> [Exercise aim]:
Quote the passage about the self-improving robot word for word, beginning at "At this point" and stopping after "first one had.".

> [Source extract]:
Appendix P: Why We Should Defer the Creation of Autonomous, Human-Level Forms of AI

Let us imagine, for the sake of argument, that scientists succeed a few decades from now in building the world’s first anthropomorphically-designed robot possessing a form of human-level intelligence.  Because it has been designed to emulate human rational processes and to possess human-like motivations, the android very soon asks itself: “How can I improve my baseline performance profile, extending my capabilities beyond their current parameters?”  This would be an entirely reasonable project for the robot to launch: it would simply be emulating the processes of self-improvement (such as physical fitness programs or advanced education) that most humans regularly undertake throughout their lives.  The robot accordingly analyses its own physical systems and software design, actively seeking out areas for potential upgrading.  It identifies several dozen such areas, and immediately proceeds with the redesign and reconfiguration of those physical and software systems.  As a result, the robot becomes noticeably smarter and more capable than it was before.

At this point it repeats the original question: “Now, based on my newly augmented performance profile, am I able to discern any other areas in which my capabilities might be further perfected?”  It performs a second (more sophisticated) iteration of self-analysis, followed by a second round of self-redesign and self-reconfiguration.  It becomes even more capable and smarter still.  Then it goes through the process a third time, analyzing itself and reconfiguring itself yet again.  This time the process takes place more quickly, because the robot has become far smarter and more dexterous than it was before: the third iteration takes only about half as long as the first one had.

And so it goes, iteration after iteration, continually redesigning itself and rebuilding itself, until its body has come to look quite different from its original state, and its mental capabilities greatly exceed their original parameters.  The robot sees no reason to stop going through this cyclical process, since its overall performance profile is rapidly expanding, and it has been designed to regard this kind of functional self-optimization as a highly worthwhile goal.  The iterations continue, increasing in speed and scope as the machine grows in power, capabilities, and intelligence.  The process of self-transformation accelerates.  Within a matter of weeks, the robot is no longer recognizable.  Independently of human intervention, it has turned itself into a completely new kind of sentient being – immensely powerful, overwhelmingly intelligent.  It has left its human designers in the dust, and the process shows no sign of stopping.  It is now morphing and re-morphing itself in cycles that repeat every few hours, accelerating into entirely new forms of embodiment and sentience.

> [Given data]:
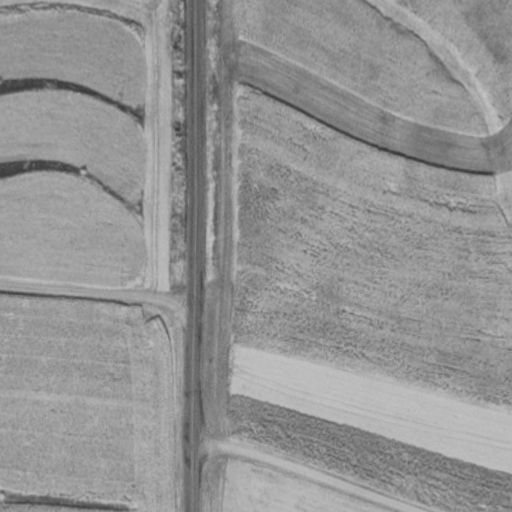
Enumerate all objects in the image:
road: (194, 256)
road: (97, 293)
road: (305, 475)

---

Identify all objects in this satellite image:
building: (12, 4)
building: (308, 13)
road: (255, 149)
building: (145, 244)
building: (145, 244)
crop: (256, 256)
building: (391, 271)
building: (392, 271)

> [Output below]:
At this point it repeats the original question: “Now, based on my newly augmented performance profile, am I able to discern any other areas in which my capabilities might be further perfected?”  It performs a second (more sophisticated) iteration of self-analysis, followed by a second round of self-redesign and self-reconfiguration.  It becomes even more capable and smarter still.  Then it goes through the process a third time, analyzing itself and reconfiguring itself yet again.  This time the process takes place more quickly, because the robot has become far smarter and more dexterous than it was before: the third iteration takes only about half as long as the first one had.